> **DOCUMENT**:
# BYU -vs- USU



## HighNDry (Dec 26, 2007)

Anyone going to the massacre? 
I got a feeling USU is going to jump all over this BYU team.


----------



## Kevin D (Sep 15, 2007)

This game takes on added meaning for me this year since my daughter and new son-in-law defected to BYU. When my daughter chose to attend U of U out of high school instead god's university (USU) it was hard, but I gradually accepted it by convincing myself that "at least it wasn't BYU." Now, my shame knows no bounds. The only way to rectify my sorrowful situation is with a complete and utter USU domination of the game.

GO AGGIES!!!!!


----------



## High Desert Elk (Aug 21, 2012)

I wouldn't hold my breath - seems like the "Y" always walks all over the "A". But, a guy can always hope...

Hook that cat Big Blue!!


----------



## hunting777 (May 3, 2009)

I will be there!!!!!!!! Aggies got this one. GO AGGIES!!!!!!


----------



## MuscleWhitefish (Jan 13, 2015)

There were times in the past where I was hopeful that USU would come in and club BYU. 

2010 - USU beats BYU

2011 - Chuckie almost beat Auburn - USU loses to BYU 27-24

2012 - USU beats the U. Missed a field goal at Wisconsin to lose. Then loses to the BYU 6-3

2013 - USU almost beats Utah and USC, then loses to BYU 34-23

2014 - USU beats BYU after losing the Arkansas State

2015 - USU gets blown out by BYU

2016 -We do not talk about USU football 2016

Yeah, no faith in USU who has blown out two teams and gotten blown out twice.


----------



## High Desert Elk (Aug 21, 2012)

:grin:


----------

> **DATA EXCERPTS**:
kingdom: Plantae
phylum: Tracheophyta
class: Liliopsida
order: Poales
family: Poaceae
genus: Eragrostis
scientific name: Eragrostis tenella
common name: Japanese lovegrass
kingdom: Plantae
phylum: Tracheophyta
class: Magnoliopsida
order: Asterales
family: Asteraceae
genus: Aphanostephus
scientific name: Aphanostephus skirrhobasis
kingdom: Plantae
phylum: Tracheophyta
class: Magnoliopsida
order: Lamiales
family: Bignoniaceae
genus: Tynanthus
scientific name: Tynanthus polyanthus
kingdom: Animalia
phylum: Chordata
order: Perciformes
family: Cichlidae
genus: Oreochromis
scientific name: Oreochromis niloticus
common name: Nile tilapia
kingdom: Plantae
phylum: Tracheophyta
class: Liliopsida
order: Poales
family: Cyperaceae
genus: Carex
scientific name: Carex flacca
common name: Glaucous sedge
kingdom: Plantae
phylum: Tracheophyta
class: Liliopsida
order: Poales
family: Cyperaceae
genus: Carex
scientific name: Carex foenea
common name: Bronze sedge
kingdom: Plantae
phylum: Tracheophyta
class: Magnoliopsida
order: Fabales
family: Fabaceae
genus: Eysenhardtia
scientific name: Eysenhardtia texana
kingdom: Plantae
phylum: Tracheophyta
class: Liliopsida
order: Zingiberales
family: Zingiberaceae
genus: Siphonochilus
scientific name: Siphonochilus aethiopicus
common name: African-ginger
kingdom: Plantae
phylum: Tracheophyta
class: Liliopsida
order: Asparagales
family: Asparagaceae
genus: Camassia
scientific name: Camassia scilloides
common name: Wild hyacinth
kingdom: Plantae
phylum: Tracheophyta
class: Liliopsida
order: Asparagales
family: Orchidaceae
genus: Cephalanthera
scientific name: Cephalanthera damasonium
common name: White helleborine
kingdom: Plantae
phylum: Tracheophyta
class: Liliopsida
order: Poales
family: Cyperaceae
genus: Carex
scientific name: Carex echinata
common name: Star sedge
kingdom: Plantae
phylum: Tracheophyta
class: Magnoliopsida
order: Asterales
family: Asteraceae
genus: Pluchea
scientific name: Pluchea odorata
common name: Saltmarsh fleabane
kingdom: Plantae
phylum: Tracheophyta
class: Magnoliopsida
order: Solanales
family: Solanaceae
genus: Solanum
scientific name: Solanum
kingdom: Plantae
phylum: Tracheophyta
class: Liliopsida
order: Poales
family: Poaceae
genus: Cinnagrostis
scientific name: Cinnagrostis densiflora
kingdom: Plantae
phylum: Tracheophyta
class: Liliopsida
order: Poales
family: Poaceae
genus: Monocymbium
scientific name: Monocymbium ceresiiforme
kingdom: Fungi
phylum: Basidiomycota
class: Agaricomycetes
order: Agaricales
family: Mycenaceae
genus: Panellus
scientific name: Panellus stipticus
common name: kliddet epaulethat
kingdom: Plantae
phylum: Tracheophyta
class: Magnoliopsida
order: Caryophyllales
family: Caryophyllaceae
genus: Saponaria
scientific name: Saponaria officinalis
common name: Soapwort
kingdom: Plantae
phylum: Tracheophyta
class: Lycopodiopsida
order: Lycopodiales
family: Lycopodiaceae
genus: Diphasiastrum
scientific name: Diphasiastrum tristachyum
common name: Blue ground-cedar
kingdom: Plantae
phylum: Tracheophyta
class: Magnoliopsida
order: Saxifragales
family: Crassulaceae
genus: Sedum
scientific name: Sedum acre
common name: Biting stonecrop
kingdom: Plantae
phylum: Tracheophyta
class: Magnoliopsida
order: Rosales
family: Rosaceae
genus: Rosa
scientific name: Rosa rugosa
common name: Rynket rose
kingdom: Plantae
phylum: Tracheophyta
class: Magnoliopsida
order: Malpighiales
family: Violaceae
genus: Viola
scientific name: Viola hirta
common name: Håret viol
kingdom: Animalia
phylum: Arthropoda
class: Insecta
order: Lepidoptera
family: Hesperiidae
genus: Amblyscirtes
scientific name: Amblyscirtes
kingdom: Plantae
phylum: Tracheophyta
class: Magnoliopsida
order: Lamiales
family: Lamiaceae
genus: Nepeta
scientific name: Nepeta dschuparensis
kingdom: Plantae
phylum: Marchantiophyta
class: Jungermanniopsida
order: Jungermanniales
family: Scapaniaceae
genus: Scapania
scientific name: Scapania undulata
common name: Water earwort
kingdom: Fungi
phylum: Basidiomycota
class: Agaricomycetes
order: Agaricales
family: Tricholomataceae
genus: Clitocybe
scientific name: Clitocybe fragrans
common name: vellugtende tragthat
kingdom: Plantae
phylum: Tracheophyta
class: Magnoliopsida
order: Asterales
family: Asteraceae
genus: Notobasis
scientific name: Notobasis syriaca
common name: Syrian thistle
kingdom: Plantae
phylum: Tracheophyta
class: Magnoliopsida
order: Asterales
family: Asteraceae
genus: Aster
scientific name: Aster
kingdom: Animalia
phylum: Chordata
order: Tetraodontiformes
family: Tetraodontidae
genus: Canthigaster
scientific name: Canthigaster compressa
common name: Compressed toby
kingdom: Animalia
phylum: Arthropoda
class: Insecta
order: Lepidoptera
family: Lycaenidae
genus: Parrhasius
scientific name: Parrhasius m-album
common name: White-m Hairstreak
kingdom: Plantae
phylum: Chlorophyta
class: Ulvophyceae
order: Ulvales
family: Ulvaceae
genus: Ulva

> **EXERCISE SET**:
**a)** According to the BYU vs. USU thread, why does the game carry added meaning this year for the poster Kevin D?
**b)** Rewrite the portion of the BYU vs. USU thread that begins at the words "## Kevin D (Sep" and stops after "can always hope...", replacing "U of U" with "the University of Utah".
The records can be left aside; nothing here depends on them.

> **ANSWERS BY TASK**:
**a)** The game matters more to him this year because his daughter and new son-in-law have defected to BYU. He says the only way to rectify that sorrowful situation is a complete and utter USU domination of the game.

**b)**
## Kevin D (Sep 15, 2007)

This game takes on added meaning for me this year since my daughter and new son-in-law defected to BYU. When my daughter chose to attend the University of Utah out of high school instead god's university (USU) it was hard, but I gradually accepted it by convincing myself that "at least it wasn't BYU." Now, my shame knows no bounds. The only way to rectify my sorrowful situation is with a complete and utter USU domination of the game.

GO AGGIES!!!!!


----------



## High Desert Elk (Aug 21, 2012)

I wouldn't hold my breath - seems like the "Y" always walks all over the "A". But, a guy can always hope...